**DATA TO PROCESS:**
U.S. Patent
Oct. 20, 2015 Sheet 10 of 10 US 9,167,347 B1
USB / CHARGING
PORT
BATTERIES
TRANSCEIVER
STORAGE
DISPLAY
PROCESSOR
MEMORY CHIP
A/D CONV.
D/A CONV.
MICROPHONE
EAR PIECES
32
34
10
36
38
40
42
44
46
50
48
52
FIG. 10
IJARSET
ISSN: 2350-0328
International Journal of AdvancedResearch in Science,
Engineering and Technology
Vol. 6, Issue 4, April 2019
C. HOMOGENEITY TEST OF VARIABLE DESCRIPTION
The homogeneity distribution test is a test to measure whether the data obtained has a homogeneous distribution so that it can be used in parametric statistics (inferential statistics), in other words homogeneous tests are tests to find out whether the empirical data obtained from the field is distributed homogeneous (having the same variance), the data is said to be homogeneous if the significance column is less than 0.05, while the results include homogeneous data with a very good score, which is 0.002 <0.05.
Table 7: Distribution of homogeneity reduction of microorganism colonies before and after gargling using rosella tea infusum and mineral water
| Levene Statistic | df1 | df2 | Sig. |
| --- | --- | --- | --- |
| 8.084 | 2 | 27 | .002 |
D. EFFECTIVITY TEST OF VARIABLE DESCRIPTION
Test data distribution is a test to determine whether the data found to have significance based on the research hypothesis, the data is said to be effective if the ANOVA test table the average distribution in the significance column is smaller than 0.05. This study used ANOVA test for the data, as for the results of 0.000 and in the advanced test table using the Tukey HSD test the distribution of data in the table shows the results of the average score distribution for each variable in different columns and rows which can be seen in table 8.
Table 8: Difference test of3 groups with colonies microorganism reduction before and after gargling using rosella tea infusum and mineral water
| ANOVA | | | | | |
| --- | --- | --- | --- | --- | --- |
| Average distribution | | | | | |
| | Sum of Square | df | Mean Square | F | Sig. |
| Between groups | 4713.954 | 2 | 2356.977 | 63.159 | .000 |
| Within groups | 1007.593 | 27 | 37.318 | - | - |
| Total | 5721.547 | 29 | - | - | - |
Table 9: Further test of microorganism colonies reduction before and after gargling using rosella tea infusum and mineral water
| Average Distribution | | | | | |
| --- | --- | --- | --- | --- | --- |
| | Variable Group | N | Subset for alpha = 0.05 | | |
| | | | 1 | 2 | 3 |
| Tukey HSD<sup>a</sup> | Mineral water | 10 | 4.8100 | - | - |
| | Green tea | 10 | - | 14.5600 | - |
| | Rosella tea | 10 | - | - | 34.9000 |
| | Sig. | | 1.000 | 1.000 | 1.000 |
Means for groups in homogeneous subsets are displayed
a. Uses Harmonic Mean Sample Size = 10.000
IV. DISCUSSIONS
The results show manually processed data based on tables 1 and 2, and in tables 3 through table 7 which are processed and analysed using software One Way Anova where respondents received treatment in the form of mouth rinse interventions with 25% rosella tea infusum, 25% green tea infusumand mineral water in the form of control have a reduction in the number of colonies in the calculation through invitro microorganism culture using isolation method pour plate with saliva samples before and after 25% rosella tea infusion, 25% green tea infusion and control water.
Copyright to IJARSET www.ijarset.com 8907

**ABOUT THIS TASK:**
Output the records exactly, including every line.

**OUTPUT FOR THIS TASK:**
U.S. Patent
Oct. 20, 2015 Sheet 10 of 10 US 9,167,347 B1
USB / CHARGING
PORT
BATTERIES
TRANSCEIVER
STORAGE
DISPLAY
PROCESSOR
MEMORY CHIP
A/D CONV.
D/A CONV.
MICROPHONE
EAR PIECES
32
34
10
36
38
40
42
44
46
50
48
52
FIG. 10
IJARSET
ISSN: 2350-0328
International Journal of AdvancedResearch in Science,
Engineering and Technology
Vol. 6, Issue 4, April 2019
C. HOMOGENEITY TEST OF VARIABLE DESCRIPTION
The homogeneity distribution test is a test to measure whether the data obtained has a homogeneous distribution so that it can be used in parametric statistics (inferential statistics), in other words homogeneous tests are tests to find out whether the empirical data obtained from the field is distributed homogeneous (having the same variance), the data is said to be homogeneous if the significance column is less than 0.05, while the results include homogeneous data with a very good score, which is 0.002 <0.05.
Table 7: Distribution of homogeneity reduction of microorganism colonies before and after gargling using rosella tea infusum and mineral water
| Levene Statistic | df1 | df2 | Sig. |
| --- | --- | --- | --- |
| 8.084 | 2 | 27 | .002 |
D. EFFECTIVITY TEST OF VARIABLE DESCRIPTION
Test data distribution is a test to determine whether the data found to have significance based on the research hypothesis, the data is said to be effective if the ANOVA test table the average distribution in the significance column is smaller than 0.05. This study used ANOVA test for the data, as for the results of 0.000 and in the advanced test table using the Tukey HSD test the distribution of data in the table shows the results of the average score distribution for each variable in different columns and rows which can be seen in table 8.
Table 8: Difference test of3 groups with colonies microorganism reduction before and after gargling using rosella tea infusum and mineral water
| ANOVA | | | | | |
| --- | --- | --- | --- | --- | --- |
| Average distribution | | | | | |
| | Sum of Square | df | Mean Square | F | Sig. |
| Between groups | 4713.954 | 2 | 2356.977 | 63.159 | .000 |
| Within groups | 1007.593 | 27 | 37.318 | - | - |
| Total | 5721.547 | 29 | - | - | - |
Table 9: Further test of microorganism colonies reduction before and after gargling using rosella tea infusum and mineral water
| Average Distribution | | | | | |
| --- | --- | --- | --- | --- | --- |
| | Variable Group | N | Subset for alpha = 0.05 | | |
| | | | 1 | 2 | 3 |
| Tukey HSD<sup>a</sup> | Mineral water | 10 | 4.8100 | - | - |
| | Green tea | 10 | - | 14.5600 | - |
| | Rosella tea | 10 | - | - | 34.9000 |
| | Sig. | | 1.000 | 1.000 | 1.000 |
Means for groups in homogeneous subsets are displayed
a. Uses Harmonic Mean Sample Size = 10.000
IV. DISCUSSIONS
The results show manually processed data based on tables 1 and 2, and in tables 3 through table 7 which are processed and analysed using software One Way Anova where respondents received treatment in the form of mouth rinse interventions with 25% rosella tea infusum, 25% green tea infusumand mineral water in the form of control have a reduction in the number of colonies in the calculation through invitro microorganism culture using isolation method pour plate with saliva samples before and after 25% rosella tea infusion, 25% green tea infusion and control water.
Copyright to IJARSET www.ijarset.com 8907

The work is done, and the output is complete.